James Schaefer, owner of the Claremont, Calif.-based firm Schaefer and Co., disagrees with that assessment. His firm completed 75 out of the 110 1040s it prepares with CCH's Web organizer, Tax Notebook.
Lack of Demand|
Both Drake Software and Orrtax pride themselves on being customer- driven companies. And, that's why they don't offer Web-based organizers--their customers don't want them.
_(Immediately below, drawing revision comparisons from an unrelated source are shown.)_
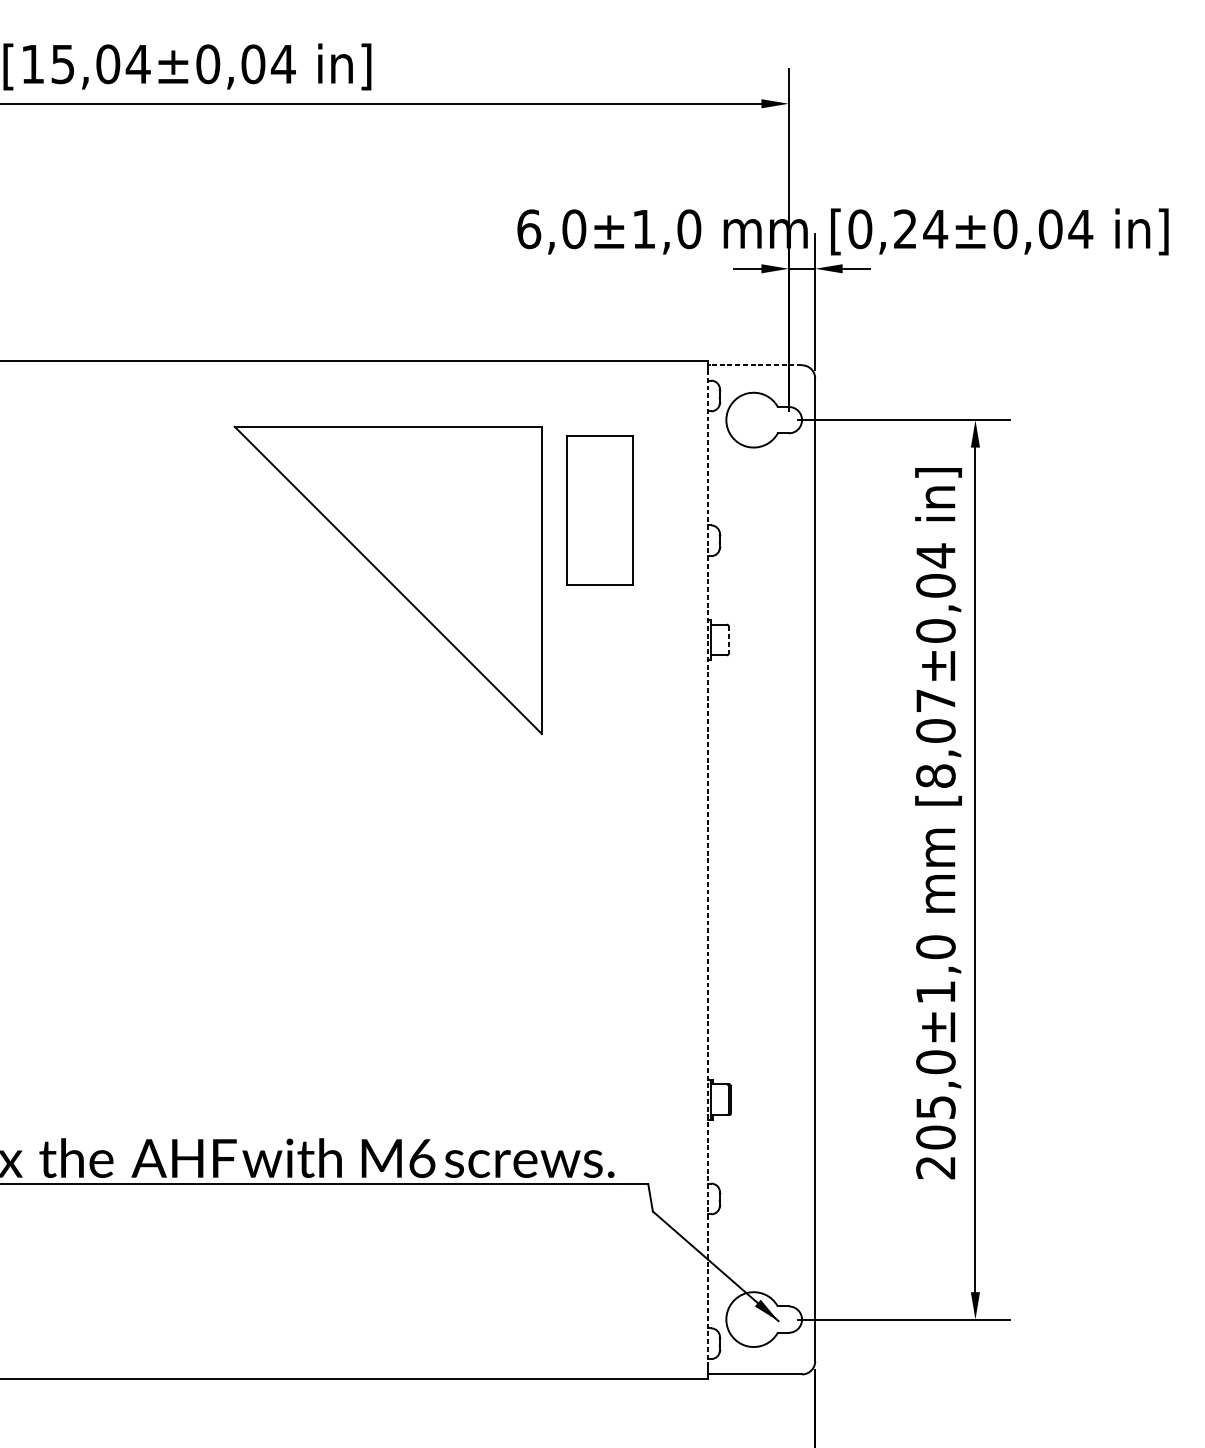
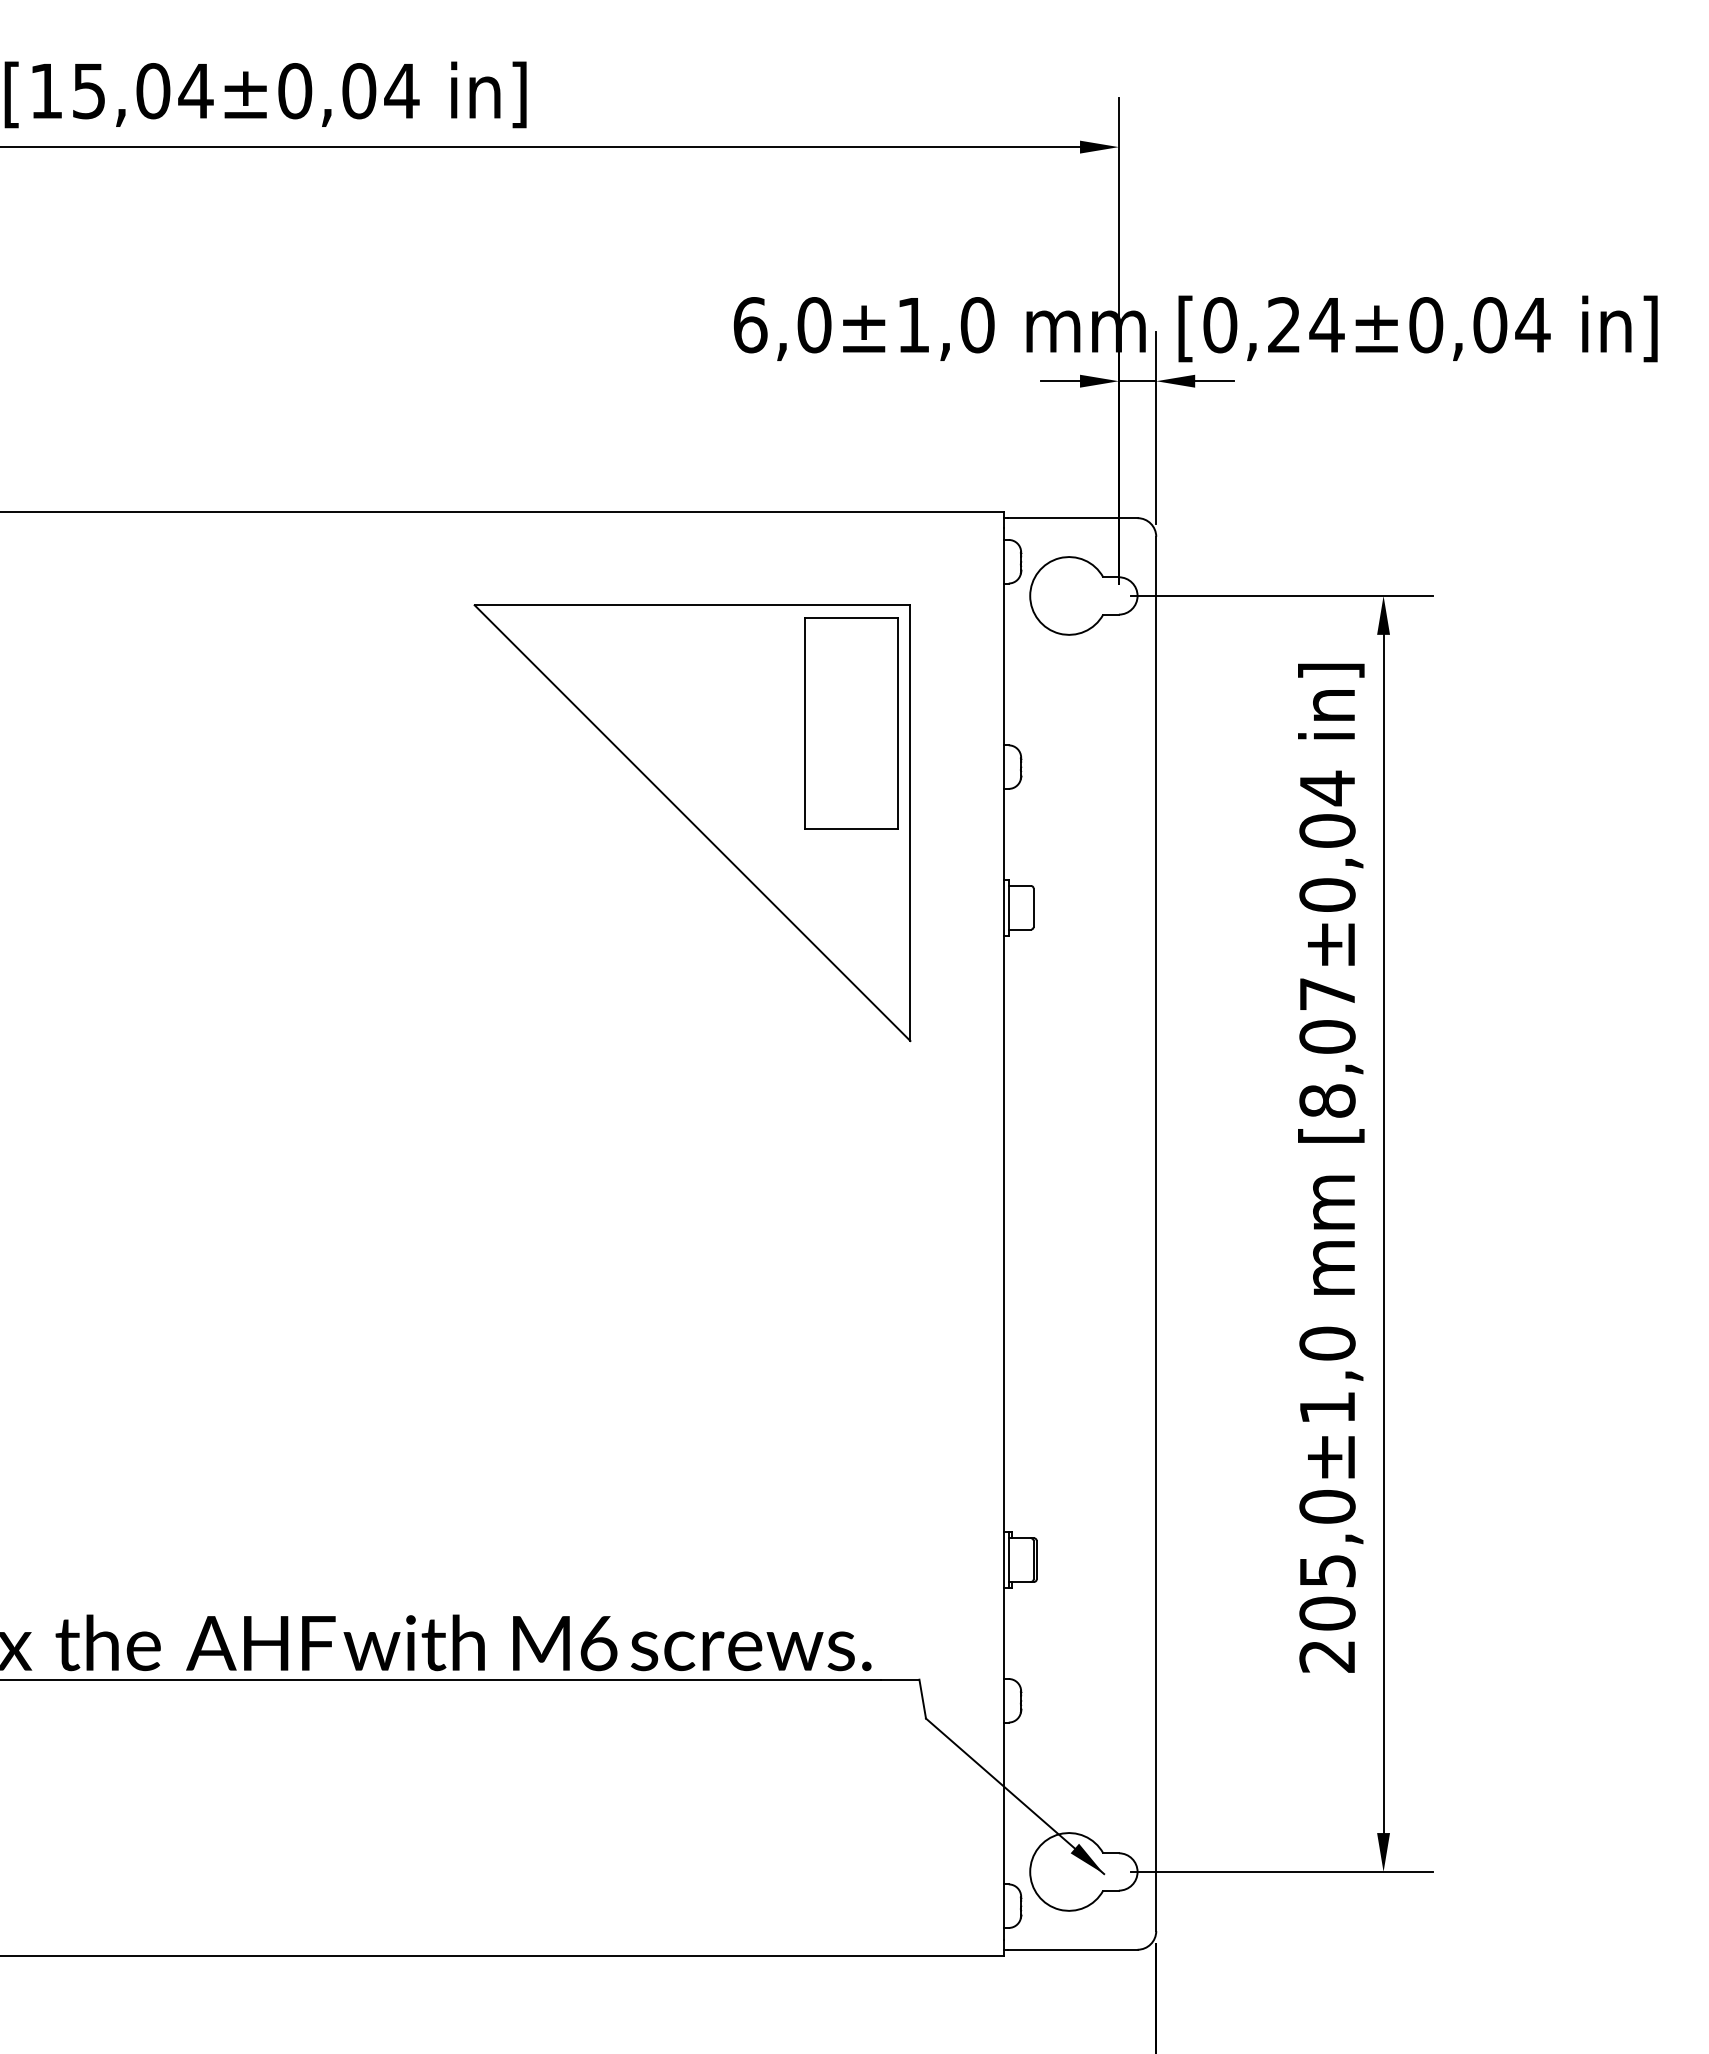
line: (756, 365) -> (1072, 518), dashed -> solid
part: (388, 580) -> (692, 823), moved
line: (728, 640) -> (1033, 908), dashed -> solid
line: (707, 869) -> (1003, 1233), dashed -> solid

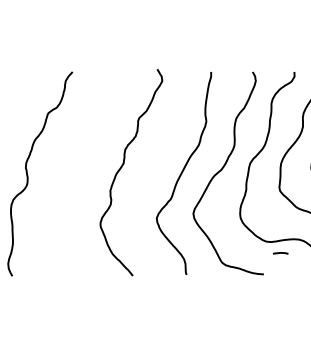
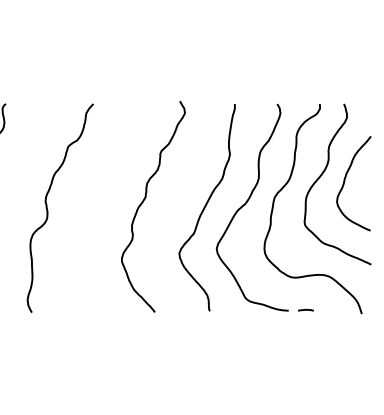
curve: (280, 252) -> (305, 309), moved

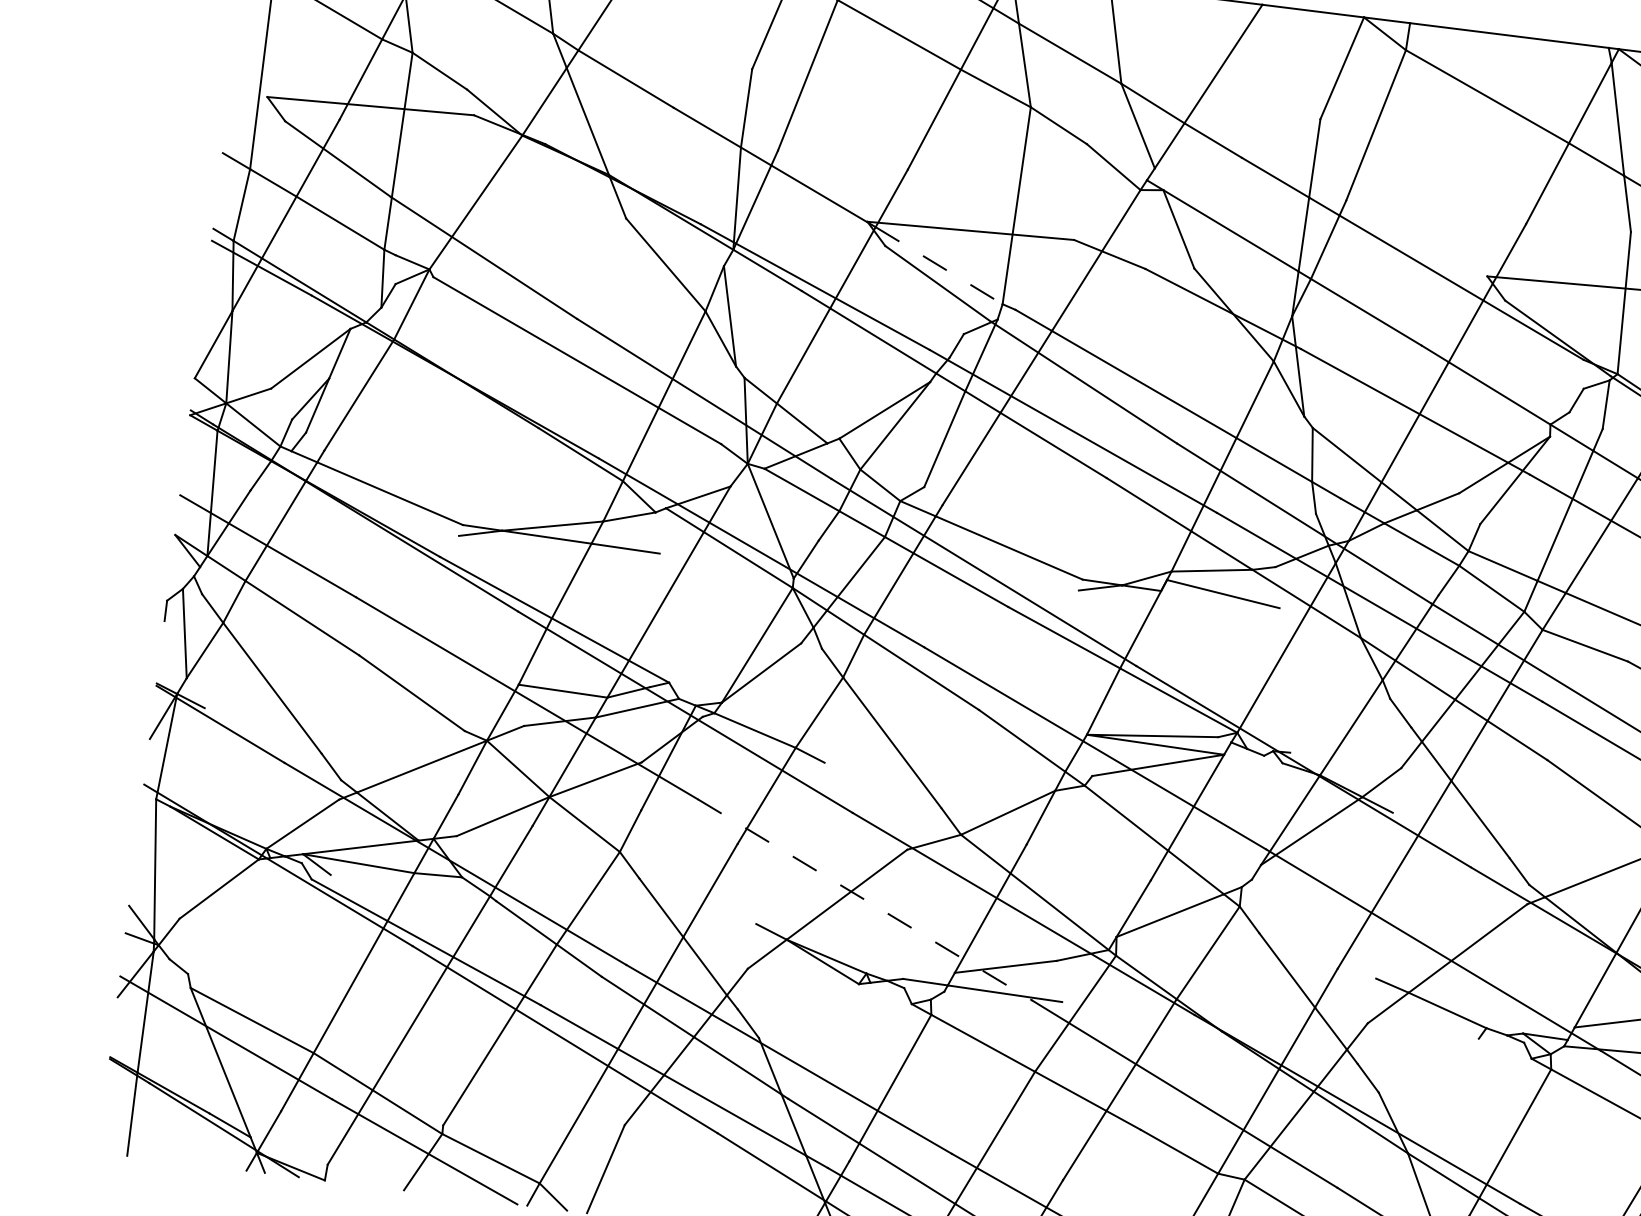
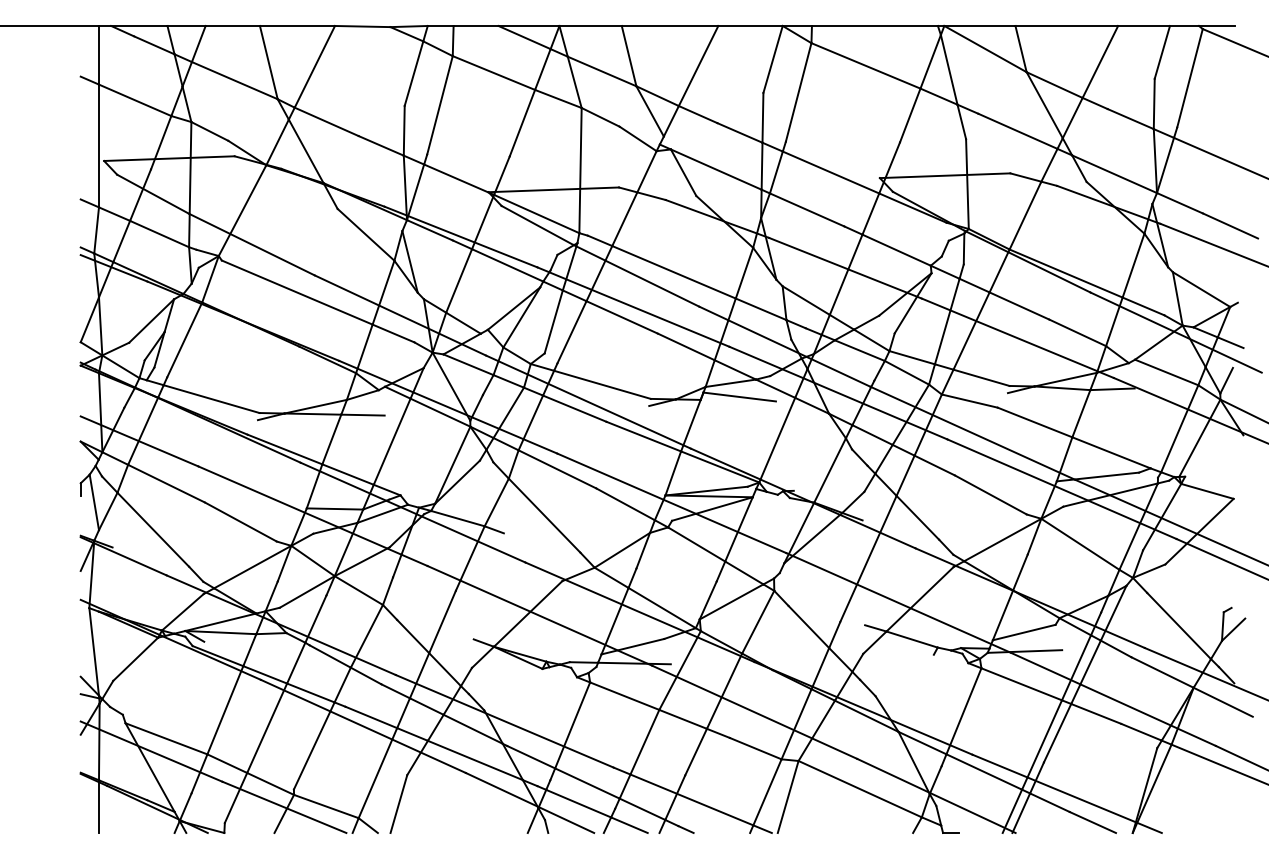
line: (938, 266) -> (536, 214), dashed -> solid
line: (864, 899) -> (539, 615), dashed -> solid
"The majority of our customers are high-volume tax preparers, and all they need is pro forma information and checklists. These features are available in our paper organizer," says Scott MacKenzie, product manager for the Orrtax IntelliTax for Windows from Bellevue, Wash.-based Orrtax.
James Stork, vice president of tax development for Franklin, N.C.-based Drake Software agrees, "We do not currently offer a Web-based organizer because we haven't experienced a great demand for one." Drake does, however, offer paper organizers for the federal 1040, 1120, 1120S, 1065, 1041, and 990.
Focusing on what clients want, Drake offers paper organizers that can be printed for a group of specific clients, or one client at a time. They also provide the ability to print to PDF and email it to a client, a condensed organizer that doesn't include all forms, and the ability to print the return with last year's data or blank.
Although only about 20 percent of users have tried the organizer in its Classic product, Orrtax still sees benefits in adding a Client Organizer to the 2004 IntelliTax for Windows product. "Some offerings attempt to generate a completed return by asking an overwhelming amount of taxable income questions to a preparer's clients. However, our intent with the IntelliTax for Windows organizer is to trigger issues, remind them of prior-year information, and provide an avenue for them to be thorough in data gathering," adds MacKenzie.
He says it now takes the firm one-third less time than before to complete returns. "The time saved can be devoted to thinking about the future. We're a step closer to balancing the firm's workload."
In addition, it helps retain customers. "Before the Web organizer, if I had a customer who lived in California and moved, chances were I would have lost them as a client. Not now. With the organizers, my clients are already adjusted to using email and the Web to communicate with me," says Schaefer.
Reducing Tax Season Stress
Imagine this scenario: If a preparer has 500 clients, at an average of 30 pages per printed organizer, 15,000 pages of printed tax data would be produced.
With each paper organizer, preparers have to mail the organizer to the client after the prior year's information has been rolled over and printed, wait for the client to fill the organizer in by hand, send it back for corrections, and then manually key in the data, or pay someone to do it. "Not only is this labor intensive, but all these steps lead to transaction errors," says Boyd Gackle, product manager for GoSystem Tax RS.
For the first time last tax season, Carrollton, Texas-based RIA offered a Web organizer, MyTaxInfo, to round out the GoSystem Tax RS offering.
According to Gackle, RIA customers sent out approximately 1,000 organizers, and the number of customers using Web-based organizers is increasing.